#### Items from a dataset

□ □ □ □

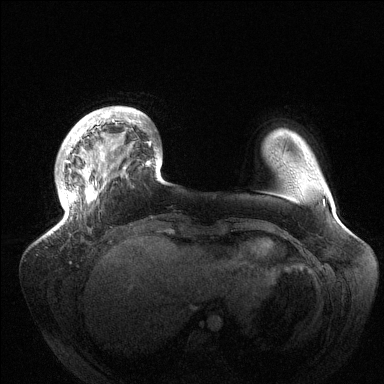
Breast MRI (dynamic contrast-enhanced), one axial slice; slice 26 of 144 in the series (ordered by position); dynamic contrast-enhanced series, time point 2 of 6 at this slice position (early post-contrast); 1.5 T; TE 1.5 ms, TR 4.6 ms; 1.2 mm slice thickness; 384 × 384 image matrix, field of view 420 × 420 mm. Female patient.
Annotated regions visible in this slice (semi-automatic segmentation, software-assisted and operator-edited):
- enhancing-tissue mask used for the functional tumour volume (all voxels passing the contrast-enhancement thresholds inside the analysis volume; usually the tumour): bounding box <56,106,160,229> (left, top, right, bottom; pixels)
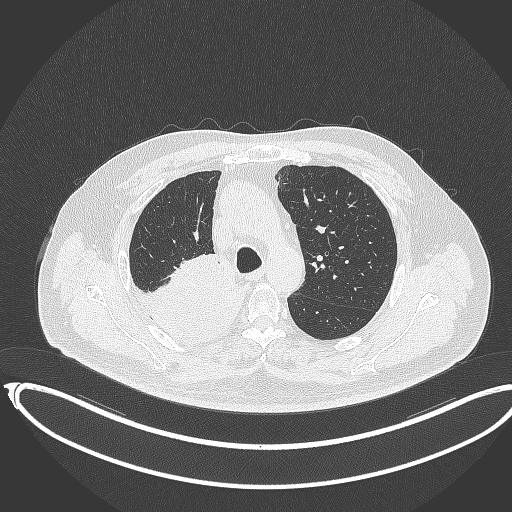
Chest CT, one axial slice. Slice 258 of 403 in the series (ordered by position). Reconstruction kernel B70f. 120 kVp. Lung window (W 1500 / L -600 HU). 1 mm slice thickness. 512 × 512 image matrix, field of view 436 × 436 mm. Male patient, age 68 years. From the clinical record (not read from this slice): clinical TNM (as recorded): T2a N0 M0.
Annotated regions visible in this slice (bounding box drawn by a radiologist):
- lung tumour (recorded histology: adenocarcinoma): bounding box [x1, y1, x2, y2] px = [128, 256, 246, 340]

□ □ □ □

#### DIRECTIONS FOR THIS TASK
Exactly as they appear, write out the lines from the one containing "Annotated regions visible in this slice (bounding" through the final line of the entries above, both included.

#### PROBLEM SOLUTION
Annotated regions visible in this slice (bounding box drawn by a radiologist):
- lung tumour (recorded histology: adenocarcinoma): bounding box [x1, y1, x2, y2] px = [128, 256, 246, 340]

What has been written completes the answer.